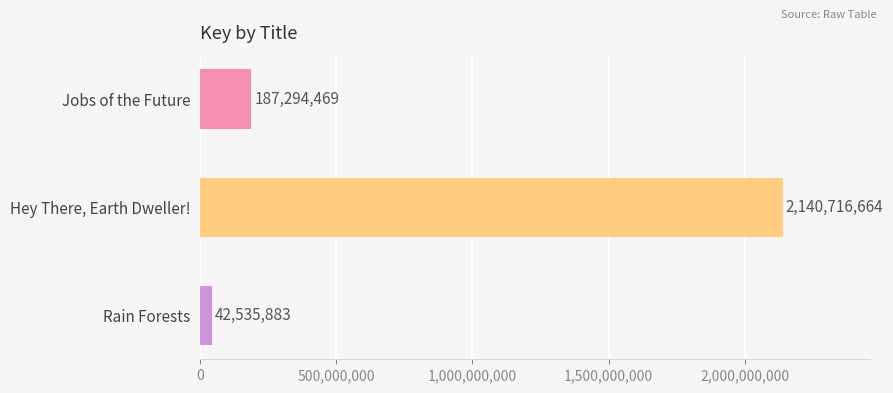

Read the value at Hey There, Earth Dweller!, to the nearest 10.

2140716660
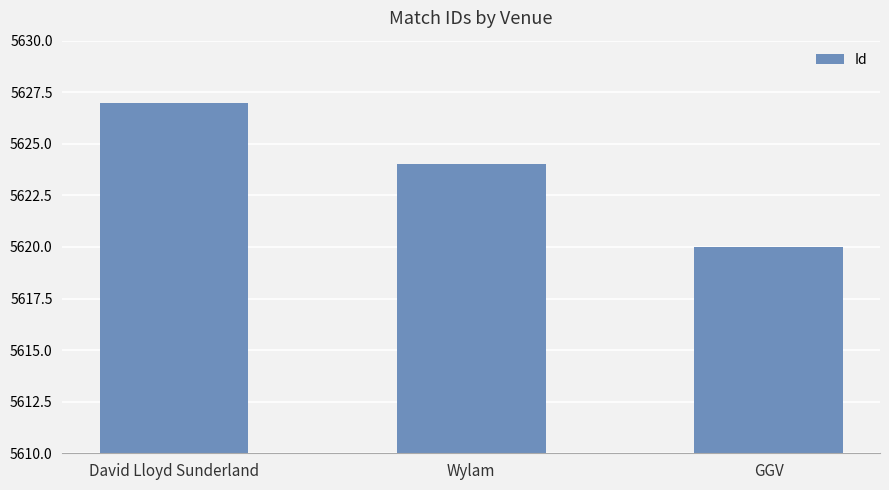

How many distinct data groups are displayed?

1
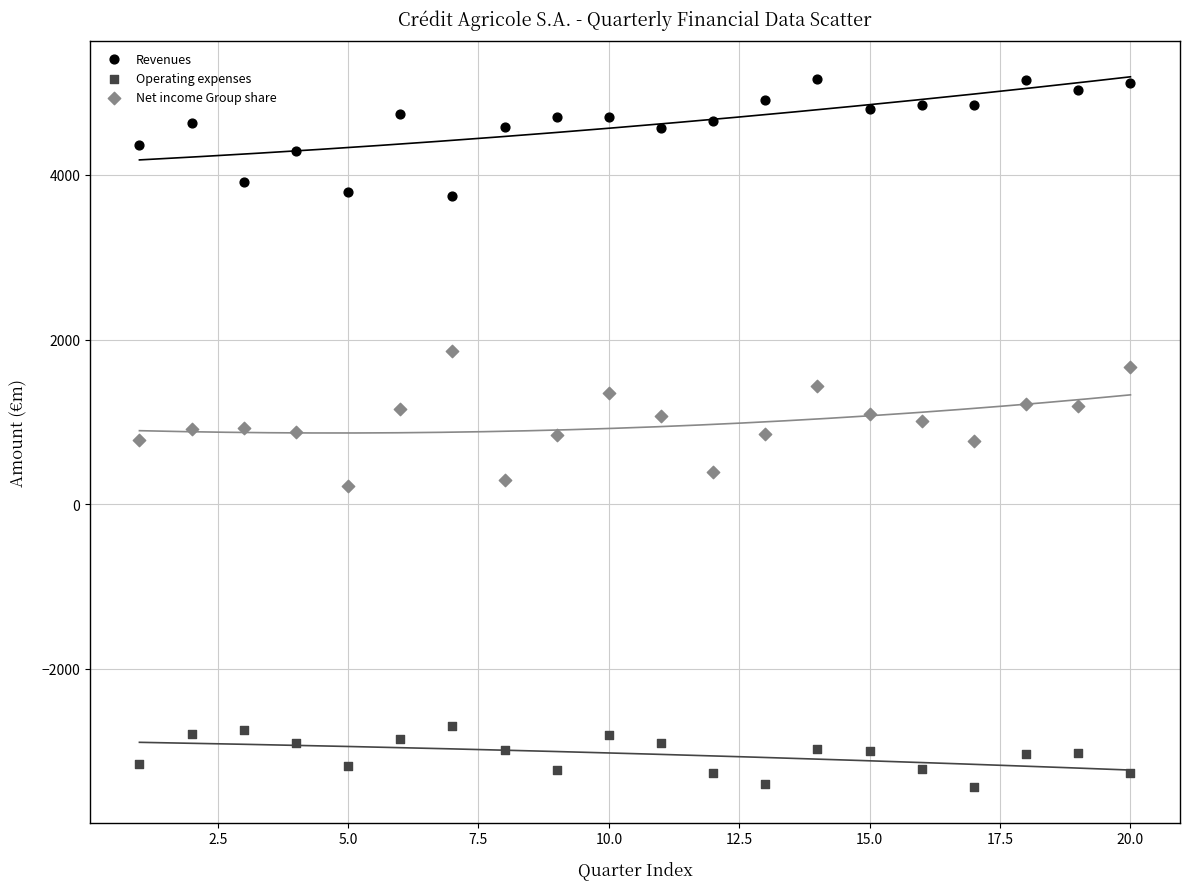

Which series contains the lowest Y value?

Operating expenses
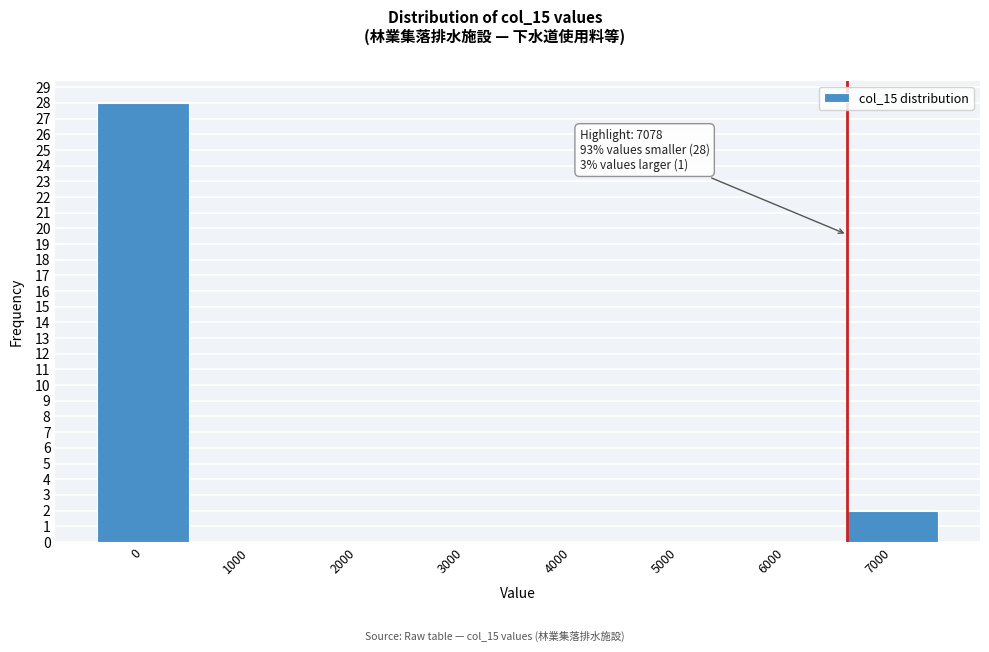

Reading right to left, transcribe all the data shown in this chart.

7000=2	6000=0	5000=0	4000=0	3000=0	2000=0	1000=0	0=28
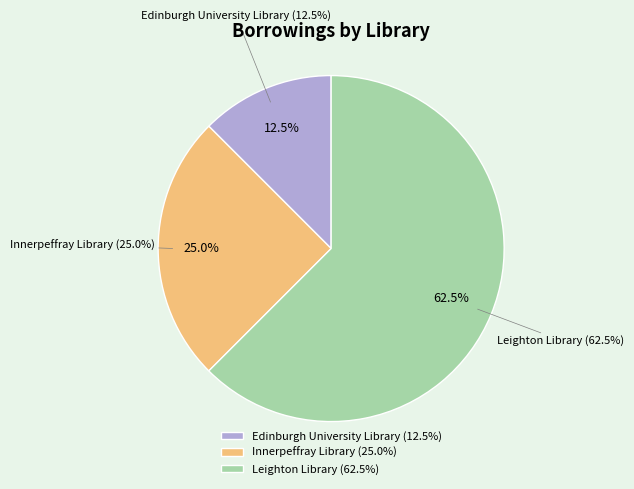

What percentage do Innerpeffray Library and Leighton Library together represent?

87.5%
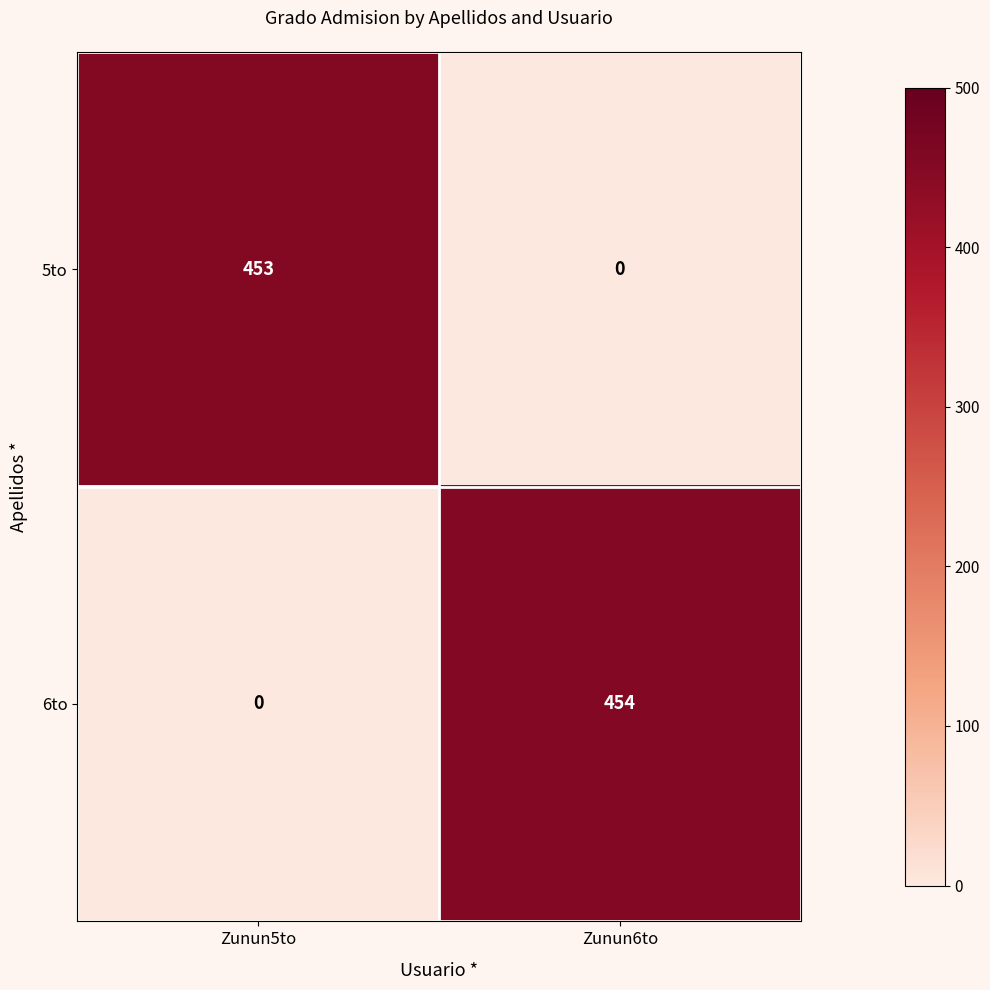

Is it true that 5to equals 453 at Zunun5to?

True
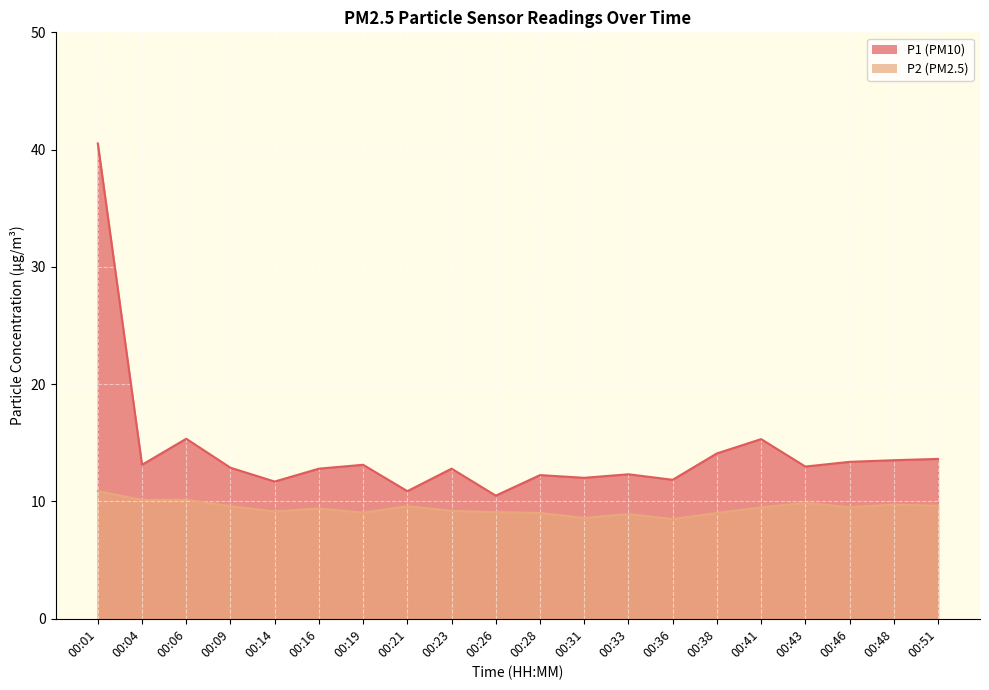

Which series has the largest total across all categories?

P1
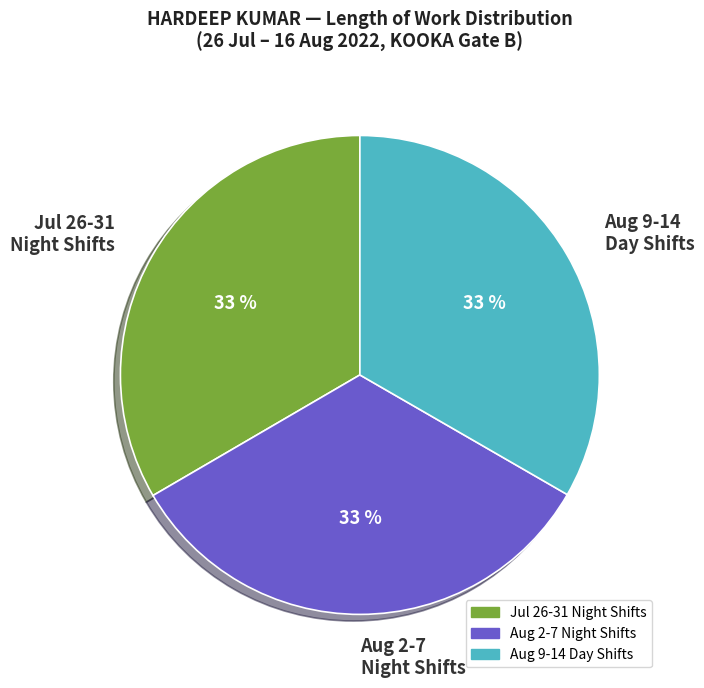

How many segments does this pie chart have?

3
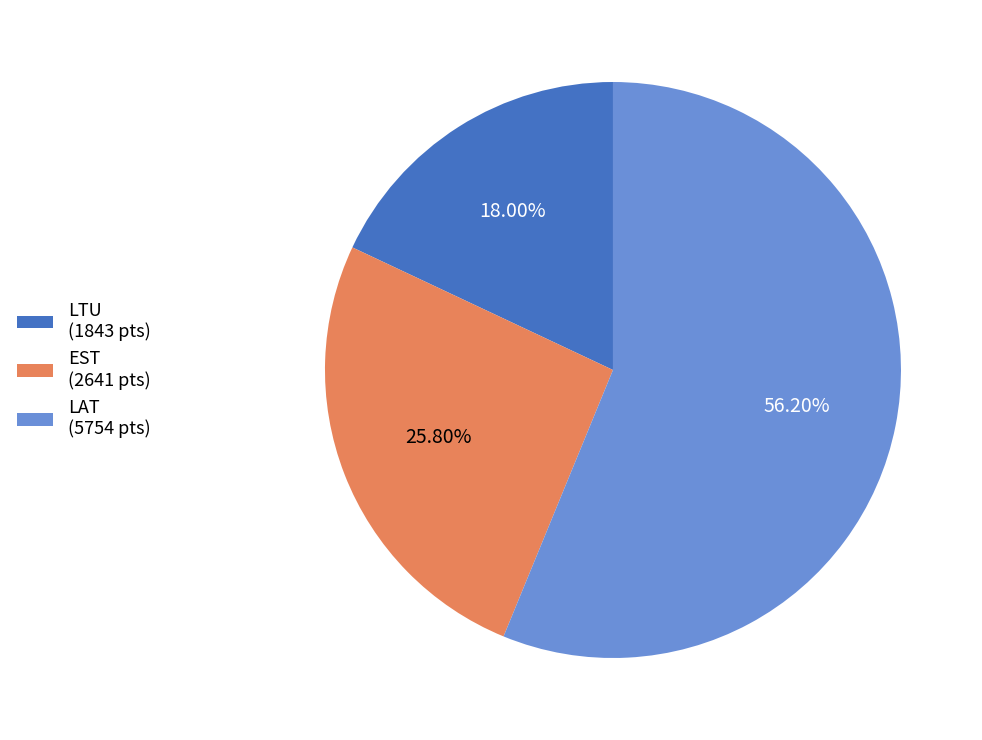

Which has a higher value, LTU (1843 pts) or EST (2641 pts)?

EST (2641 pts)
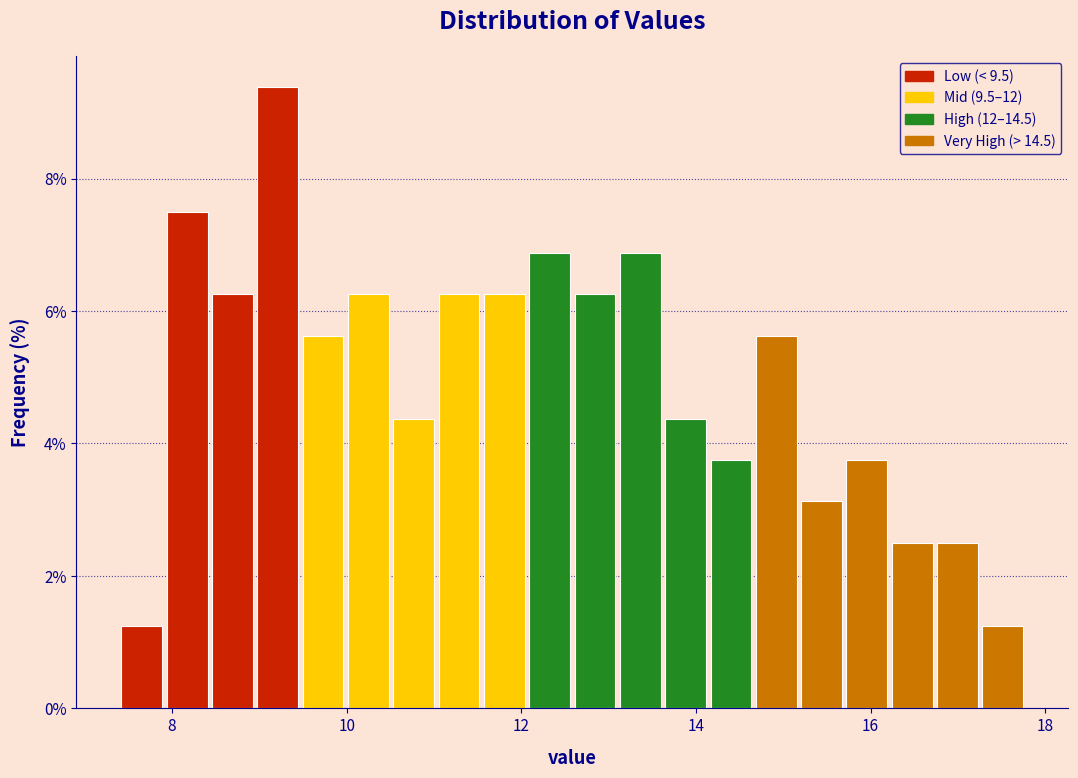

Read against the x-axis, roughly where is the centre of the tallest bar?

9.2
▬▬▬
→ WHAT NEEDS TO BE DONE:
Print every one of the records above word for word, leaving out the pictures.

→ EXERCISE RESULT:
Read the value at Hey There, Earth Dweller!, to the nearest 10.

2140716660

How many distinct data groups are displayed?

1

Which series contains the lowest Y value?

Operating expenses

Reading right to left, transcribe all the data shown in this chart.

7000=2	6000=0	5000=0	4000=0	3000=0	2000=0	1000=0	0=28

What percentage do Innerpeffray Library and Leighton Library together represent?

87.5%

Is it true that 5to equals 453 at Zunun5to?

True

Which series has the largest total across all categories?

P1

How many segments does this pie chart have?

3

Which has a higher value, LTU (1843 pts) or EST (2641 pts)?

EST (2641 pts)

Read against the x-axis, roughly where is the centre of the tallest bar?

9.2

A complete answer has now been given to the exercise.